The time has come for a single pensions' regulator to ensure better and fairer incomes for people, National Association of Pension Funds chair Mark Hyde Harrison has said.
Speaking at the NAPF's annual conference in Manchester yesterday, his final address as the association's chair, Hyde Harrison said it was time to stop talking about a single regulator for pensions and simply get on with making it happen.
He said, with millions of workers being automatically enrolled into a workplace pension scheme and the inevitable increase in scrutiny of the quality of those schemes, regulation was a serious flaw in the current system.
'The mass defined contribution market brought about by auto-enrolment will mean that the current regulatory split of the market between The Pensions Regulator and the Financial Conduct Authority will become increasingly apparent - and increasingly unsustainable,' he told NAPF delegates.
'With pensions becoming an employer duty, and with the growth in the numbers in pensions, it can only be a matter of time before we move to a single regulator for pensions. We've been saying this for some time - and we're not alone - but we do need to have this debate quite openly now.'
Hyde Harrison said the shift would not be easy but the issue must not be 'dodged'.
'The priority has to be ensuring better and fairer pensions for people. We need the right regulatory environment to help us achieve that,' he said.
Hyde Harrison also cautioned against any breakdown in the political consensus on pensions. This has helped strengthen the message that 'soft compulsion, with employers and employees chipping in, is the right medicine', he said.

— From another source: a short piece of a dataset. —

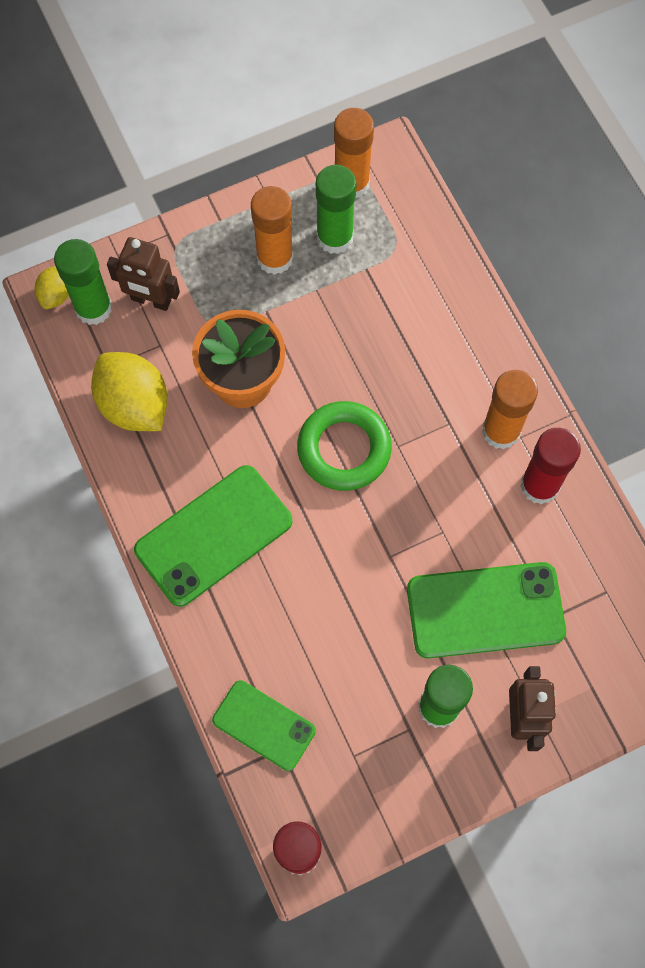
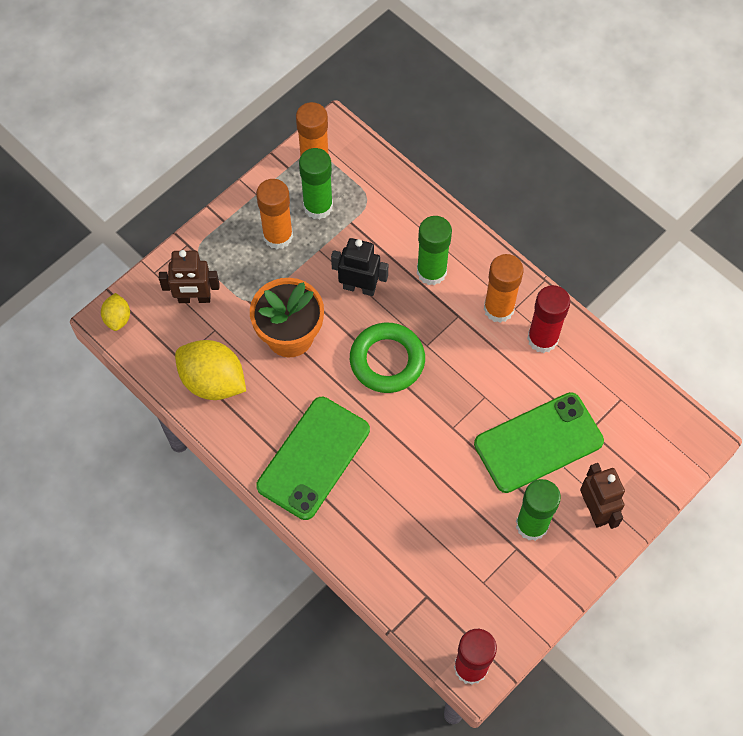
camera: 20 degrees left, 5 degrees down
(93, 308) = (151, 319): green glue stick -> green glue stick (431, 272)
(264, 725) = (407, 584): green phone -> none
(345, 350) = (359, 287): none -> black robot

He warned that any attempts to 'play around with' pensions tax or to suggest that smaller businesses will not have to auto-enrol at all would be disastrous.
There was also a clear message for the European Commission on the solvency proposals in the new Institutions for Occupational Retirement Provision (IORP) directive.
The EC must 'stop dealing with the past and focus on the 60% of Europe's citizens who have no access at all to a workplace pension', advised Hyde Harrison.